The fins were cut off to be reused. The body tube and shroud were thrown away.

Friday, August 24, 2018

NARAM Egg Lofter Build, Part 7, First Shroud Attempt

I went to the Payload Bay website to use the Transition Tool.

I figured a long shroud would reduce drag.
The problem is, with this long a shroud, how do punch hole for the altimeter or use a pop launch lug?
I didn't think about this until after the shroud was on the model. More on this later.

At the narrow base of the shroud, I rolled the Sharpie over the glued edge while the glue was still wet to smooth it out.

The shroud was printed on 64 lb. card stock. Normally I use 110 lb. card stock for shrouds but I wanted it lighter.
The whole shroud got a wipe of CA glue to stiffen it up.

Here's how the first shroud fit against the egg capsule and body tube.

Like I mentioned, how would you punch vent holes or use a pop lug?

Thursday, August 23, 2018

NARAM Egg Lofter Build, Part 6, ASP 18" Parachute Kit

The parachute is "spike folded" to find its center. Mark the center point with a Sharpie.

The shroud lines are pre-cut. Even up the ends and fold at the center. Mark the center with a Sharpie.

Set the center mark on the shroud line at the center mark on the parachute.

Tape the shroud line at the corner side of the parachute.

Here you can see the marked center dot on the chute material.
Set the center mark of the shroud line directly on top of the center mark of the Mylar.

1" away from the center dot, place another tape strip over the shroud line. Place another tape strip 1" to the right of the center dot.

On the right side another tape strip is set over the shroud line at chute the "corner".

TIP: Notice the tape holding the line steady for the tape strip placement.

Wednesday, August 22, 2018

NARAM Egg Lofter Build, Part 5, ASP 18" Parachute Kit

I purchased some Hang Time "Over Easy" parachutes from ASP Rocketry.

This parachute is designed for NAR Eggloft Competition so it is reinforced.
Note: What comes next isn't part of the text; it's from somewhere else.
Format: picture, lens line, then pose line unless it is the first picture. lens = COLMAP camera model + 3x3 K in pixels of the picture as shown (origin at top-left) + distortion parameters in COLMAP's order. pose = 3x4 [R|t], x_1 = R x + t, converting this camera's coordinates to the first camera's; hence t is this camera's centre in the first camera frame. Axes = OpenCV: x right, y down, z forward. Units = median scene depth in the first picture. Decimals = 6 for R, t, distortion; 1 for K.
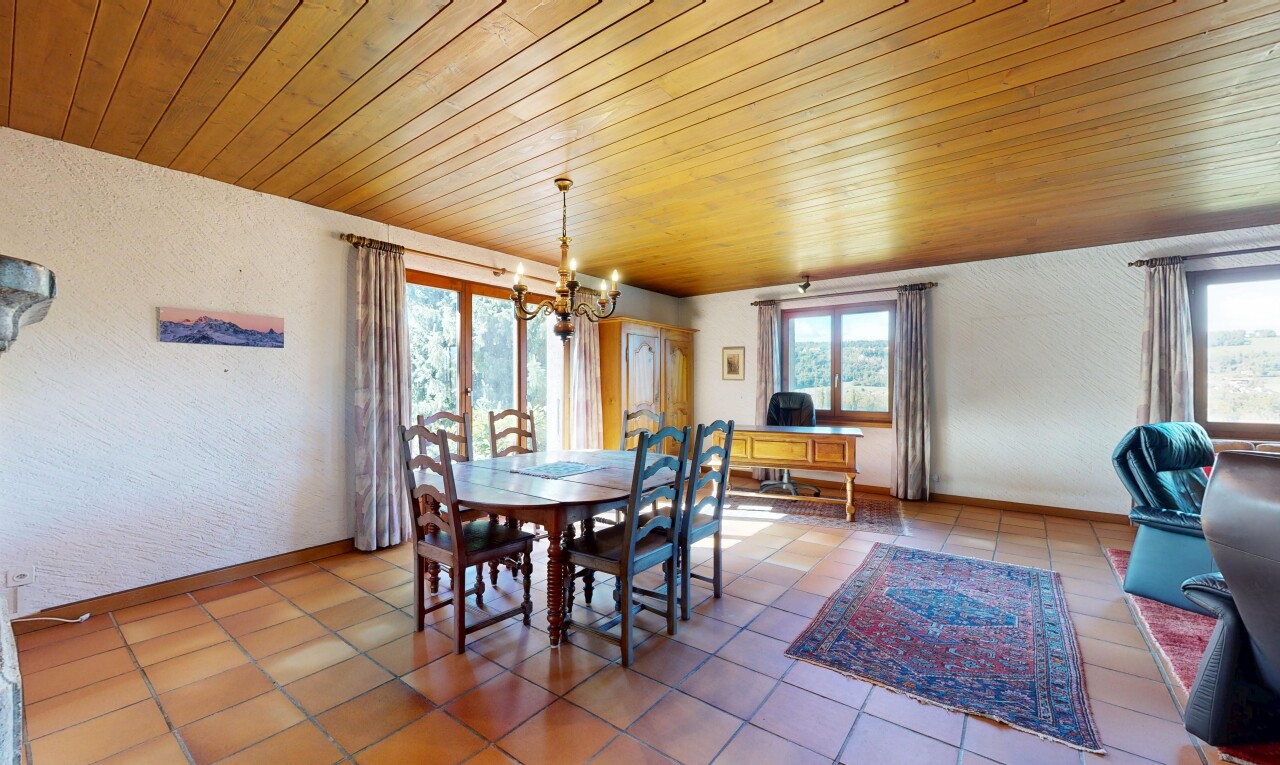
lens RADIAL K [[492.6, 0, 645.0], [0, 492.6, 384.4], [0, 0, 1]] dist [-0.000079, 0.000012]
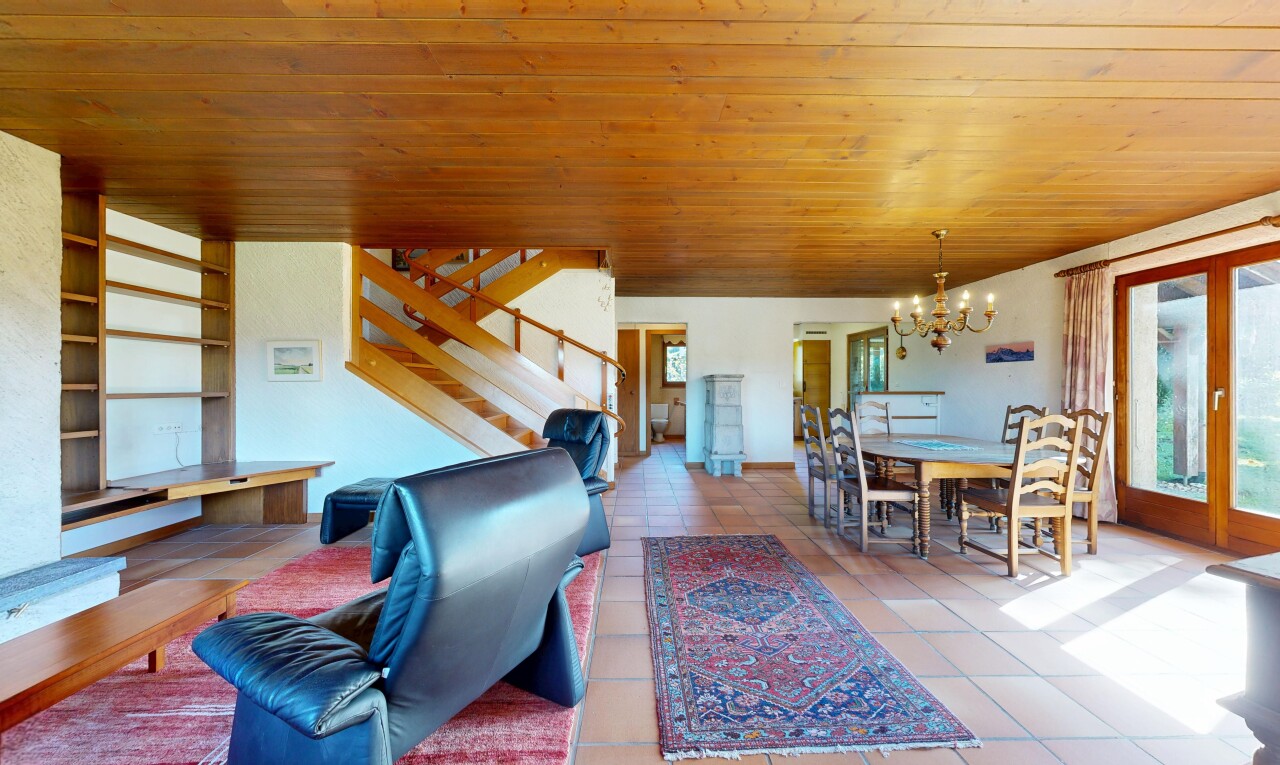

The shroud lines run over and are taped to the top of the canopy. 1/4 mil Mylar and 18" diameter.
I also have some 12" Mylar parachutes. I'll pick the best chute on the day of the launch.

A strip of self-adhesive Mylar is supplied for shroud line adhesion. The builder cuts the strip into 1/4" wide pieces.

The Mylar strip was taped down for the 1/4" marks.
The wax paper backing was marked with a fine point Sharpie.

The strips were cut with a knife and straightedge. I only cut the Mylar and not to the outside of the waxed paper backing. This kept all the pieces together.

After the shroud lines were removed from the flat spool there was angles creases in the lines. Chances are these lines are some sort of poly blend. The line bends could be trouble when packing the chute.

TIP: Straighten out the lines by pulling them under a hot iron. Don't set the iron too hot, you don't want to melt the shroud lines. Try first at a low setting. If the lines still have folds, increase the heat setting.
Set a towel over the lines to dissipate the heat.

Apogee Fly-Away Rail Guides, Build, Part 3, Finished

Double check the fit around a body tube. I painted my competition models and the fit was a little tight. The rail guides didn't immediately fly off the tube when released.

I wrapped some 220 grit sandpaper around a body tube and sanded the inside diameter slightly larger.

The instructions recommend painting the guides a bright color. Apparently they can fly off and land 10 feet from the launcher. A bright fluorescent color will be easier to find on the ground.

After painting the small rubber bands were pulled into the slots to join the two halves.

Here's how they fit around a BT-20 tube.
Notice the stretched rubber band at the bottom.
At the center top is the "T" shaped halves that slide into the launch rail.

These fly-away rail guides are another great example of what can be made using a laser cutter.